Nuxt HN | Ask HN: How to stop an AWS bot sending 2B requests/month

Ask HN: How to stop an AWS bot sending 2B requests/month

I have been struggling with a bot– 'Mozilla/5.0 (compatible; crawler)' coming from AWS Singapore – and sending an absurd number of requests to a domain of mine, averaging over 700 requests/second for several months now. Thankfully, CloudFlare is able to handle the traffic with a simple WAF rule and 444 response to reduce the outbound traffic.

I've submitted several complaints to AWS to get this traffic to stop, their typical followup is: We have engaged with our customer, and based on this engagement have determined that the reported activity does not require further action from AWS at this time.

I've tried various 4XX responses to see if the bot will back off, I've tried 30X redirects (which it follows) to no avail.

The traffic is hitting numbers that require me to re-negotiate my contract with CloudFlare and is otherwise a nuisance when reviewing analytics/logs.

I've considered redirecting the entirety of the traffic to aws abuse report page, but at this scall, it's essentially a small DDoS network and sending it anywhere could be considered abuse in itself.

Are there others that have similar experience?

87 points | by lgats 9 hours ago

28 comments

swiftcoder 8 hours ago
Making the obviously-abusive bot prohibitively expensive is one way to go, if you control the terminating server.
gzip bomb is good if the bot happens to be vulnerable, but even just slowing down their connection rate is often sufficient - waiting just 10 seconds before responding with your 404 is going to consume ~7,000 ports on their box, which should be enough to crash most linux processes (nginx + mod-http-echo is a really easy way to set this up)
[-]
- gildas 6 hours ago
  Great idea, some people have already implemented it for the same type of need, it would seem (see the list of user agents in the source code). Implementation seems simple.
  https://github.com/0x48piraj/gz-bomb/blob/master/gz-bomb-ser...
- Orochikaku 7 hours ago
  Thinking along the same lines a PoW check like like anubis[1] may work for OP as well.
  [1] https://github.com/TecharoHQ/anubis
  [-]
  - hshdhdhehd 6 hours ago
    Avoid if you dont have to. It is not really good traffic friendly. Especially if current blocking works.
- mkj 7 hours ago
  AWS customers have to pay for outbound traffic. Is there a way to get them to send you (or cloudflare) huge volumes of traffic?
  [-]
  - _pdp_ 6 hours ago
    A KB zip file can expand to giga / petabytes through recursive nesting - though it depends on their implementation.
    [-]
    - sim7c00 5 hours ago
      thats traffic in the other direction
      [-]
      - swiftcoder 1 hour ago
        The main joy of a zip bomb is that it doesn't consume much bandwidth - the transferred compressed file is relatively small, and it only becomes huge when the client tries to decompress it in memory afterwards
  - horseradish7k 6 hours ago
    yeah, could use a free worker
- lagosfractal42 7 hours ago
  This kind of reasoning assumes the bot continues to be non-stealthy
  [-]
  - swiftcoder 7 hours ago
    I mean, forcing them to spend engineering effort the make their bot stealthy (or to be able to maintains 10's of thousands of open ports), is still driving up their costs, so I'd count it as a win. The OP doesn't say why the bot is hitting their endpoints, but I doubt the bot is a profit centre for the operator.
    [-]
    - lagosfractal42 3 hours ago
      You risk flagging real users as bots, which drives down your profits and reputation
      [-]
      - swiftcoder 2 hours ago
        In this case I don't think they do - unless the legitimate users are also hitting your site at 700 RPS (in which case, the added load from the bot is going to be negligible)
neya 7 hours ago
I had this issue on one of my personal sites. It was a blog I used to write maybe 7-8 years ago. All of a sudden, I see insane traffic spikes in analytics. I thought some article went viral, but realized it was too robotic to be true. And so I narrowed it down to some developer trying to test their bot/crawler on my site.

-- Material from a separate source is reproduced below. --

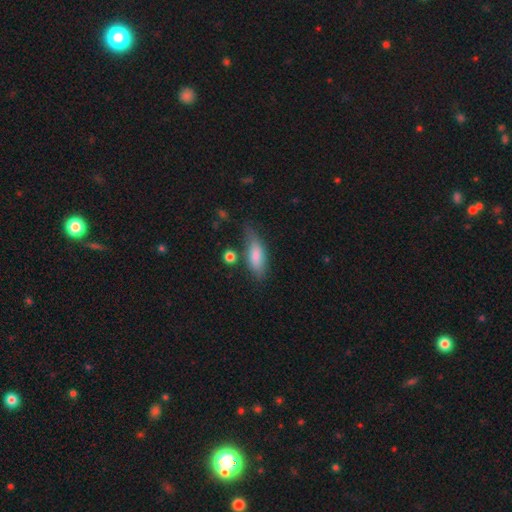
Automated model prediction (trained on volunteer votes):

I tried asking nicely, several times, over several months.
I was so pissed off that I setup a redirect rule for it to send them over to random porn sites. That actually stopped it.
[-]
- sim7c00 5 hours ago
  this is the best approach honestly. redirect them to some place that undermines their efforts. either back to themselves, their own provider, or nasty crap that no one want to find in their crawler logs.
  [-]
  - throwaway422432 4 hours ago
    Goatse?
    Wouldn't recommend Googling it. You either know or just take a guess.
bigfatkitten 9 hours ago
Do you receive, or expect to receive any legitimate traffic from AWS Singapore? If not, why not blackhole the whole thing?
[-]
- caprock 9 hours ago
  Agreed. You should be able to set the waf to just drop the packets and not even bother with the overhead of a response. I think cloud flare waf calls this "block".
  [-]
  - marginalia_nu 7 hours ago
    Yeah, this is the way. Dropping the packets makes the requests cheaper to respond to than to make.
    The problem with DDoS-attacks is generally the asymmetry, where it requires more resources to deal with the request than to make it. Cute attempts to get back at the attacker with various tarpits generally magnifies this and makes it hit even harder.
- firecall 7 hours ago
  Yep, I did this for a while.
  The TikTok Byte Dance / Byte Spider bots were making millions of image requests from my site.
  Over and over again and they would not stop.
  I eventually got Cloudinary to block all the relevant user agents, and initially just totally blocked Singapore.
  It’s very abusive on the part of these bot running AI scraping companies!
  If I hadn’t been using the kind and generous Cloudinary, I could have been stuck with some seriously expensive hosting bills!
  Nowadays I just block all AI bots with Cloudflare and be done with it!
- lozenge 6 hours ago
  Here's the IP address ranges- https://docs.aws.amazon.com/vpc/latest/userguide/aws-ip-work...
MrThoughtful 9 hours ago
If it follows redirects, have you tried redirecting it to its own domain?
stevoski 6 hours ago
> Thankfully, CloudFlare is able to handle the traffic with a simple WAF rule and 444 response to reduce the outbound traffic.
This is from your own post, and is almost the best answer I know of.
I recommending you configure a Cloudflare WAF rule to block the bot - and then move on with your life.
Simply block the bot and move on with your life.
_pdp_ 6 hours ago
As others have suggested you can try to fight back depending on the capabilities of your infrastructure. All crawlers will have some kind of queuing system. If you manage to cause for the queues to fill up then the crawler wont be able to send as many requests. For example, you can allow the crawler to open the socket but you only send the data very slowly causing the queues to get filled quickly with busy workers.
Depending on how the crawler is designed this may or may not work. If they are using SQS with Lambda then that will obviously not work but it will fire back nevertheless because the serverless functions will be running for longer (5 - 15 minutes).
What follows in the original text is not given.